住友の起源は約400年前の初代・住友政友にさかのぼる。その後、住友は四国の別子銅山を中核事業として約300年にわたって経営し、明治期にはいち早く西洋の技術を取り入れて近代化を進めた。その過程で、銅山の周辺事業および課題解決のなかから、林業・化学・重機械・電工など多くの事業を生み出し、現在のグループ19社まで広がっている。その長い歴史のなかで「自利利他公私一如」(自らを利するとともに国家・社会を利する)に代表される住友の事業精神は脈々とグループ各社に受け継がれている。荒廃した別子銅山に植林を続け、元の緑あふれる山に戻したこともその表れといえる。

住友商事はその前身が1919年に設立され、この12月で創立100周年を迎える。現在、当社では、住友の事業精神を踏まえ、優先的に取り組むべき課題を、社会とともに持続的に成長するための6つのマテリアリティ(重要課題)として特定した。

■ 経営改革と成長戦略の推進

私が社長に就いた2012年当時は基礎収益力の伸びが横ばいであったことから、資源ビジネスを成長ドライバーとして掲げ、米国のシェールガス開発プロジェクトに参画した。ところが、中国経済の減速による資源価格下落などもあり、同プロジェクトから撤退、大きな損失が発生した。さらに、オイルマネーの縮小により鋼管、建機、自動車などの需要も減少し、2014年度には多額の損失を計上した。

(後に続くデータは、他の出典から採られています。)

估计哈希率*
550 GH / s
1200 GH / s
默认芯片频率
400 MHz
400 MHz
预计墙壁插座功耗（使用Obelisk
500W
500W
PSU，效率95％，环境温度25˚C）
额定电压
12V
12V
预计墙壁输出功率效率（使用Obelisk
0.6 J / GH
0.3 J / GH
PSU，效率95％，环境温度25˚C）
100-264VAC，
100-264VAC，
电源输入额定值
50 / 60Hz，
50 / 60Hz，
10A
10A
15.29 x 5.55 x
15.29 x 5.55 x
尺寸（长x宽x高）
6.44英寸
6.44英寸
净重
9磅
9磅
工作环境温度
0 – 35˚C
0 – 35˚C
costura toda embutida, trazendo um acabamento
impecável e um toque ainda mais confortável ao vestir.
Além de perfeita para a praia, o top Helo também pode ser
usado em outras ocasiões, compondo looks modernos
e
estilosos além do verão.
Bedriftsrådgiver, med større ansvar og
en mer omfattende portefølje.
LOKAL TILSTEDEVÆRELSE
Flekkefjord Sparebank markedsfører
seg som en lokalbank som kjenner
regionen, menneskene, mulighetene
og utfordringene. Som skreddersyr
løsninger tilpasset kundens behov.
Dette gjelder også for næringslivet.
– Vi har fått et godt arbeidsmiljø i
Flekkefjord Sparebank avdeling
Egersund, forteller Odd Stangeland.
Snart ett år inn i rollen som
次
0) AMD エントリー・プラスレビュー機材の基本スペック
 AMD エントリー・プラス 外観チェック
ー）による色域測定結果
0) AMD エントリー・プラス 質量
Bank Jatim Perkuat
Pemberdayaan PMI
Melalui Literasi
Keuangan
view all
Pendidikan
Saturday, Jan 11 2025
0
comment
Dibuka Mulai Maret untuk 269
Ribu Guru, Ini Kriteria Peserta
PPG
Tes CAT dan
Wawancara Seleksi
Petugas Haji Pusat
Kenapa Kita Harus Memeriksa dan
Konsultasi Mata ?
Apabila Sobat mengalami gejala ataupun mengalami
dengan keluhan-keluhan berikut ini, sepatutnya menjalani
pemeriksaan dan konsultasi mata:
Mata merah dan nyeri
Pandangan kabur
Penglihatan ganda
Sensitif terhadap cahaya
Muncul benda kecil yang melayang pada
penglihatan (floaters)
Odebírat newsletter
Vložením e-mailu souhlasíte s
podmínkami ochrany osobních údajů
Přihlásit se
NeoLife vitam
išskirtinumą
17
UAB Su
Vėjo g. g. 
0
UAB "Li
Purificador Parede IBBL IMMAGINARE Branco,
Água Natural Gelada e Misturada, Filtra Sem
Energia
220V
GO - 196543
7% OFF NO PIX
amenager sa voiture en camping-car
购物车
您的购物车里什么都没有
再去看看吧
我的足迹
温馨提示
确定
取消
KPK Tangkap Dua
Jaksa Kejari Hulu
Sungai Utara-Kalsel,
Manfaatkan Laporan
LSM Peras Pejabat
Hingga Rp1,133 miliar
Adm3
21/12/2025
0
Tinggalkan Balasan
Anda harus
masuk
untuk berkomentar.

そのような背景から、15年から3年間、より高度な経営・組織体制を構築するため、2つの改革に取り組んだ。一つは「ガバナンスと意思決定プロセスの見直し」である。従来の経営会議は各部門のトップが社長に対して活動内容を報告する情報交換の場だったが、これをすべての部門長が議論に参加し、経営上の重要事項についての意思決定を行う機関に改めた。

もう一つは「リスク管理の抜本的見直し・強化」である。まず、部門長の決裁権限額を引き上げることで、決裁の迅速化を図った。それを超える案件は、部門で審議した後、全社レベルの委員会で議論するなど階層を増やし多面的な視点で審議を行うようにした。

あわせて成長戦略も推進し、投資実行後のモニタリング体制見直しなどの収益基盤強化策とキャッシュフロー重視・有利子負債削減などの財務健全性改善策を実施した。

これらの改革により、17年度には連結ベースで過去最高益を更新することができた。

■ サステナブルな経営とは

私は、当社が「永続的に社会から必要とされ、尊敬される企業でありたい」と常々考えている。かつて、私は担当したイタリア車の輸入販売会社を閉鎖せざるを得ず、夢を持って集まった仲間の雇用を守れなかったことがある。全員に再就職先を確保したが、必ずしも幸せそうではなかった。この時、「企業が存続すること」と「仕事に夢を持てること」が表裏一体であり、それがいかに重要であるかを痛感した。

最後に、私がこれまでの経験から学んだ考え方を述べ、講演を締めたい。(1)組織が変化できるか否かは経営者がカギを握っている(2)よい仕事をするには「夢」が必要である(3)正々堂々と向き合えば、仕事は人を幸せにする(4)事業活動を通じてすべてのステークホルダーを「幸せ」にできる企業でありたい(5)だからこそ、企業はサステナブルでなくてはならない――ということである。